**WHAT IS EXPECTED:** An exact copy of every record below is needed, with the pictures left out.

**EXTRACTED RECORDS:**
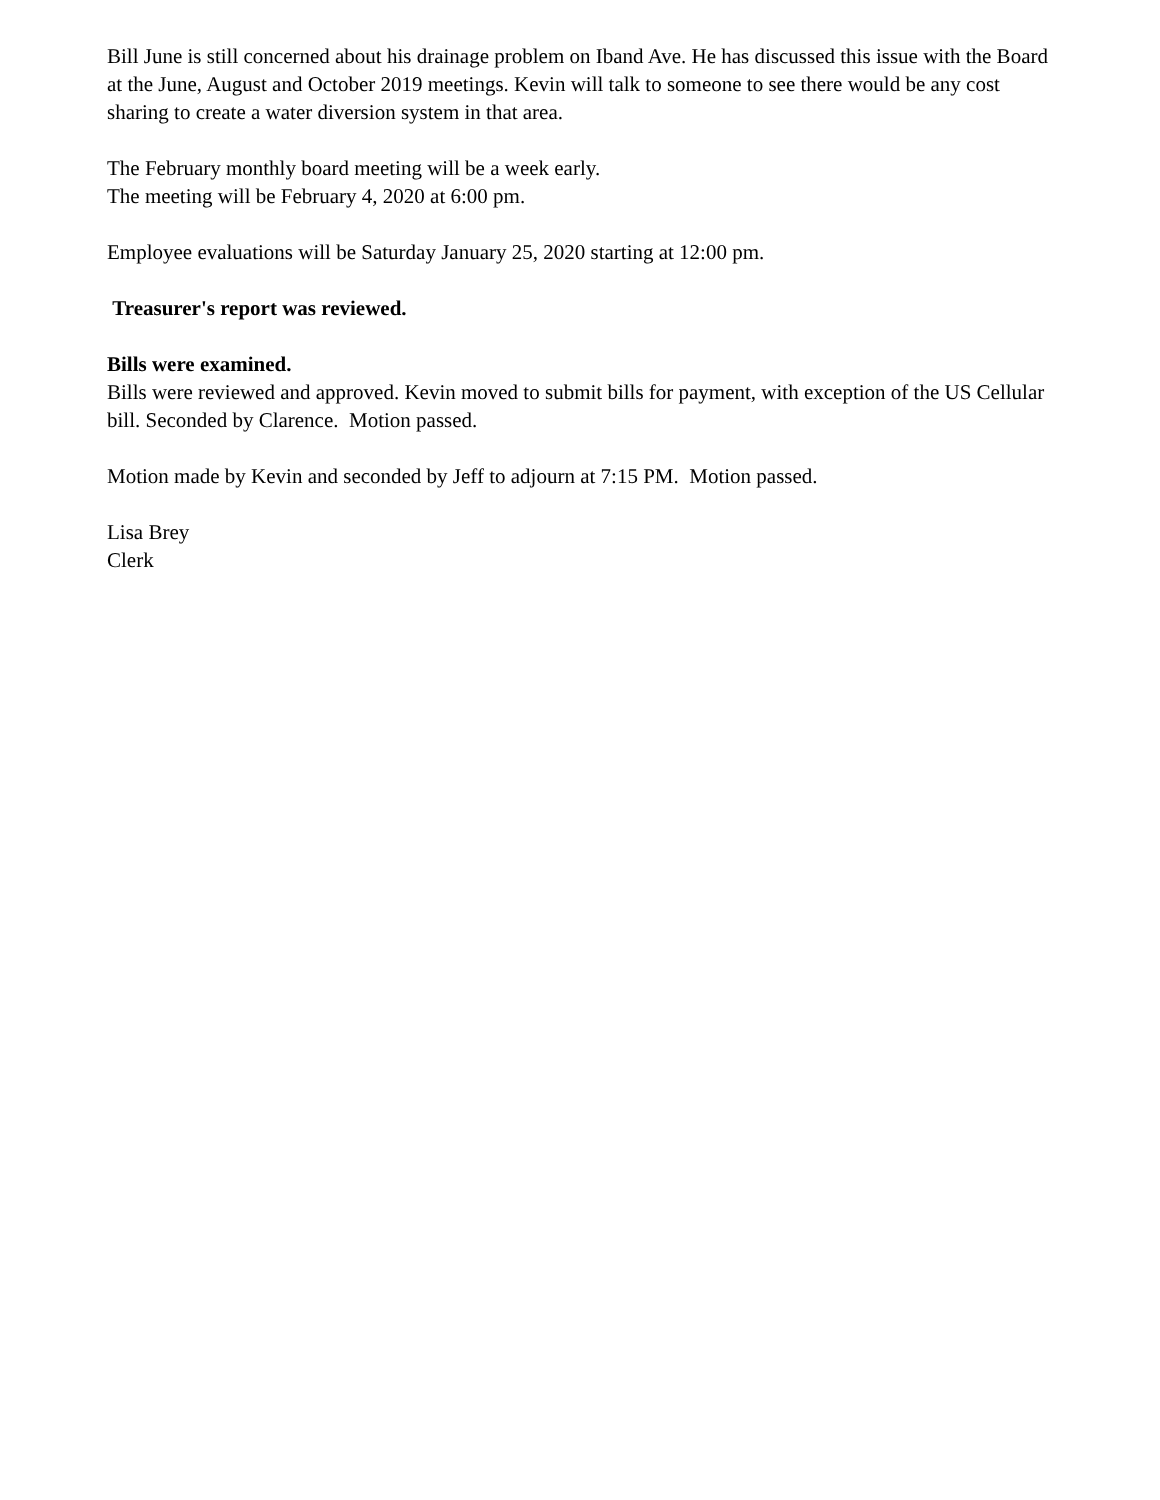Bill June is still concerned about his drainage problem on Iband Ave. He has discussed this issue with the Board at the June, August and October 2019 meetings. Kevin will talk to someone to see there would be any cost sharing to create a water diversion system in that area.
The February monthly board meeting will be a week early.
The meeting will be February 4, 2020 at 6:00 pm.
Employee evaluations will be Saturday January 25, 2020 starting at 12:00 pm.
Treasurer's report was reviewed.
Bills were examined.
Bills were reviewed and approved. Kevin moved to submit bills for payment, with exception of the US Cellular bill. Seconded by Clarence. Motion passed.
Motion made by Kevin and seconded by Jeff to adjourn at 7:15 PM. Motion passed.
Lisa Brey
Clerk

**RESULT FOR THIS TASK:**
Bill June is still concerned about his drainage problem on Iband Ave. He has discussed this issue with the Board at the June, August and October 2019 meetings. Kevin will talk to someone to see there would be any cost sharing to create a water diversion system in that area.
The February monthly board meeting will be a week early.
The meeting will be February 4, 2020 at 6:00 pm.
Employee evaluations will be Saturday January 25, 2020 starting at 12:00 pm.
Treasurer's report was reviewed.
Bills were examined.
Bills were reviewed and approved. Kevin moved to submit bills for payment, with exception of the US Cellular bill. Seconded by Clarence. Motion passed.
Motion made by Kevin and seconded by Jeff to adjourn at 7:15 PM. Motion passed.
Lisa Brey
Clerk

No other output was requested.